To explain poor rankings like California’s, I’ve divided the states into thirds, from lowest to highest grades. What did it tell me about the 17 states with the lowest rental values?
They are expensive: Rental spending in 2021 was $1,382 per month in the lowest-ranked states versus $957 in the highest-ranked states. That’s a gap of 44%.
They become more expensive: These costs increased by 24% in the bottom 17 between 2016 and 2021, compared to a 16% increase in the states with the best value for money.
They are a bigger burden: 37% of renters in low-ranked states were financially stressed by housing costs in 2021, versus 31% in top-ranked states.

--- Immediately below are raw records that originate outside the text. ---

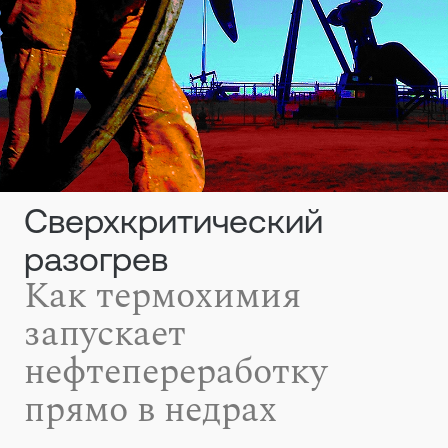
Сверхкритический
разогрев
Как термохимия
запускает
нефтепереработку
прямо в недрах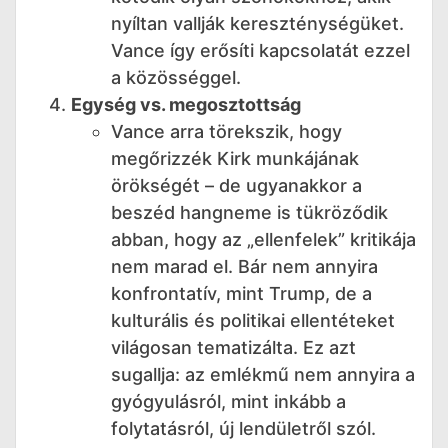
nyíltan vallják kereszténységüket.
Vance így erősíti kapcsolatát ezzel
a közösséggel.
Egység vs. megosztottság
Vance arra törekszik, hogy
megőrizzék Kirk munkájának
örökségét – de ugyanakkor a
beszéd hangneme is tükröződik
abban, hogy az „ellenfelek” kritikája
nem marad el. Bár nem annyira
konfrontatív, mint Trump, de a
kulturális és politikai ellentéteket
világosan tematizálta. Ez azt
sugallja: az emlékmű nem annyira a
gyógyulásról, mint inkább a
folytatásról, új lendületről szól.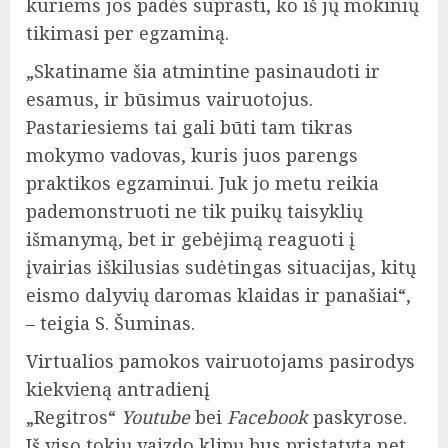
kuriems jos padės suprasti, ko iš jų mokinių
tikimasi per egzaminą.
„Skatiname šia atmintine pasinaudoti ir
esamus, ir būsimus vairuotojus.
Pastariesiems tai gali būti tam tikras
mokymo vadovas, kuris juos parengs
praktikos egzaminui. Juk jo metu reikia
pademonstruoti ne tik puikų taisyklių
išmanymą, bet ir gebėjimą reaguoti į
įvairias iškilusias sudėtingas situacijas, kitų
eismo dalyvių daromas klaidas ir panašiai“,
– teigia S. Šuminas.
Virtualios pamokos vairuotojams pasirodys
kiekvieną antradienį
„Regitros“
Youtube
bei
Facebook
paskyrose.
Iš viso tokių vaizdo klipų bus pristatyta net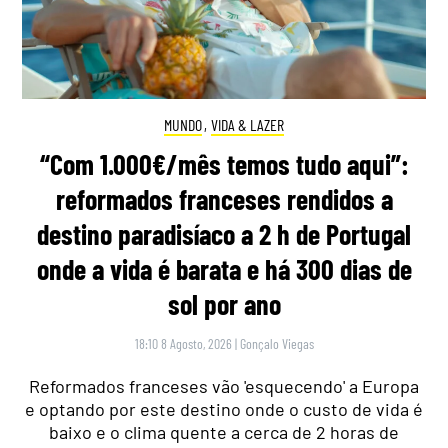
MUNDO
,
VIDA & LAZER
“Com 1.000€/mês temos tudo aqui”:
reformados franceses rendidos a
destino paradisíaco a 2 h de Portugal
onde a vida é barata e há 300 dias de
sol por ano
18:10 8 Agosto, 2026
|
Gonçalo Viegas
Reformados franceses vão 'esquecendo' a Europa
e optando por este destino onde o custo de vida é
baixo e o clima quente a cerca de 2 horas de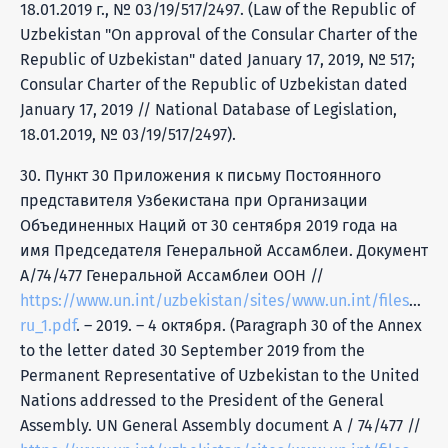
18.01.2019 г., № 03/19/517/2497. (Law of the Republic of
Uzbekistan "On approval of the Consular Charter of the
Republic of Uzbekistan" dated January 17, 2019, № 517;
Consular Charter of the Republic of Uzbekistan dated
January 17, 2019 // National Database of Legislation,
18.01.2019, № 03/19/517/2497).
30. Пункт 30 Приложения к письму Постоянного
представителя Узбекистана при Организации
Объединенных Наций от 30 сентября 2019 года на
имя Председателя Генеральной Ассамблеи. Документ
A/74/477 Генеральной Ассамблеи ООН //
https://www.un.int/uzbekistan/sites/www.un.int/files/Uzb
ru_1.pdf
. – 2019. – 4 октября. (Paragraph 30 of the Annex
to the letter dated 30 September 2019 from the
Permanent Representative of Uzbekistan to the United
Nations addressed to the President of the General
Assembly. UN General Assembly document A / 74/477 //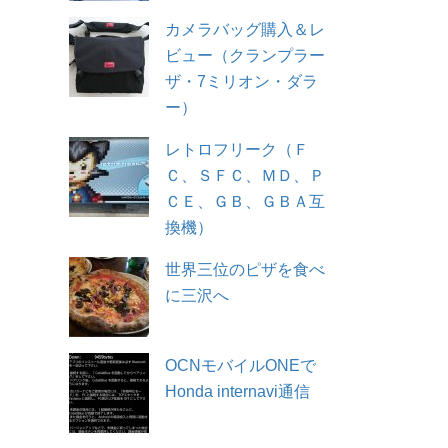
カメラバッグ購入＆レ
ビュー（クランプラー
ザ・7ミリオン・ダラ
ー）
レトロフリーク（Ｆ
Ｃ、ＳＦＣ、ＭＤ、Ｐ
ＣＥ、ＧＢ、ＧＢＡ互
換機）
世界三位のピザを食べ
に三沢へ
OCNモバイルONEで
Honda internavi通信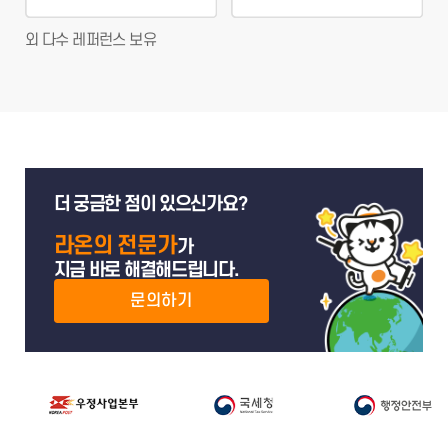
외 다수 레퍼런스 보유
더 궁금한 점이 있으신가요?
라온의 전문가
가
지금 바로 해결해드립니다.
문의하기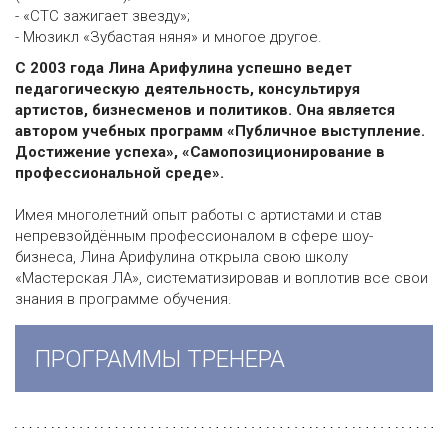
- «СТС зажигает звезду»;
- Мюзикл «Зубастая няня» и многое другое.
С 2003 года Лина Арифулина успешно ведет
педагогическую деятельность, консультируя
артистов, бизнесменов и политиков. Она является
автором учебных программ «Публичное выступление.
Достижение успеха», «Самопозиционирование в
профессиональной среде».
Имея многолетний опыт работы с артистами и став
непревзойдённым профессионалом в сфере шоу-
бизнеса, Лина Арифулина открыла свою школу
«Мастерская ЛА», систематизировав и воплотив все свои
знания в программе обучения.
ПРОГРАММЫ ТРЕНЕРА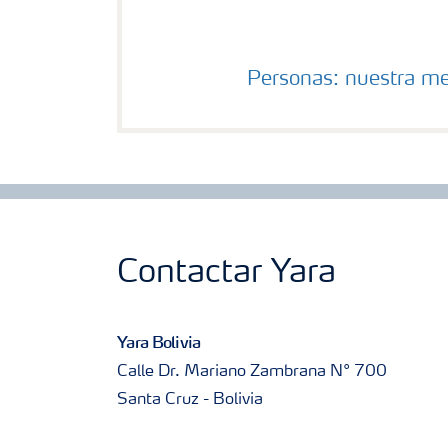
Personas: nuestra me
Contactar Yara
Yara Bolivia
Calle Dr. Mariano Zambrana N° 700
Santa Cruz - Bolivia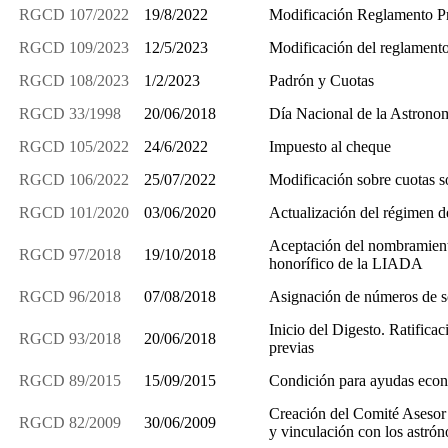
RGCD 107/2022
19/8/2022
Modificación Reglamento P
RGCD 109/2023
12/5/2023
Modificación del reglamento
RGCD 108/2023
1/2/2023
Padrón y Cuotas
RGCD 33/1998
20/06/2018
Día Nacional de la Astrono
RGCD 105/2022
24/6/2022
Impuesto al cheque
RGCD 106/2022
25/07/2022
Modificación sobre cuotas s
RGCD 101/2020
03/06/2020
Actualización del régimen de 
Aceptación del nombramient
RGCD 97/2018
19/10/2018
honorífico de la LIADA
RGCD 96/2018
07/08/2018
Asignación de números de s
Inicio del Digesto. Ratifica
RGCD 93/2018
20/06/2018
previas
RGCD 89/2015
15/09/2015
Condición para ayudas econ
Creación del Comité Asesor 
RGCD 82/2009
30/06/2009
y vinculación con los astró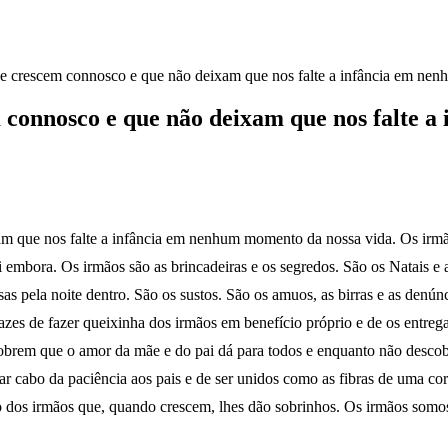
ue crescem connosco e que não deixam que nos falte a infância em ne
m connosco e que não deixam que nos falte 
am que nos falte a infância em nenhum momento da nossa vida. Os irm
mbora. Os irmãos são as brincadeiras e os segredos. São os Natais e as
sas pela noite dentro. São os sustos. São os amuos, as birras e as denú
zes de fazer queixinha dos irmãos em benefício próprio e de os entrega
scobrem que o amor da mãe e do pai dá para todos e enquanto não desc
 dar cabo da paciência aos pais e de ser unidos como as fibras de uma
to dos irmãos que, quando crescem, lhes dão sobrinhos. Os irmãos somo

They are crowded: 2.44 people per rental unit in low-rank states vs. 2.13 in high-rank states.
But renters seem to be flocking to places that could roughly be described as bum shops.
Low-ranked states had 24.3 million renter households in 2021 versus 8.4 million in high-ranked states. And over five years, the tenant group grew 1.7% in low-tier states while it shrank 1.3% in high-value states.
Why the popularity of seemingly low-ranked states? The three most important words in the real estate industry: jobs. jobs. jobs.
The lowest-ranked states added 3 million jobs between 2016 and 2021, versus a loss of 460,000 jobs in the highest-ranked states.
Renters are looking for opportunities, even if it’s a more expensive trip.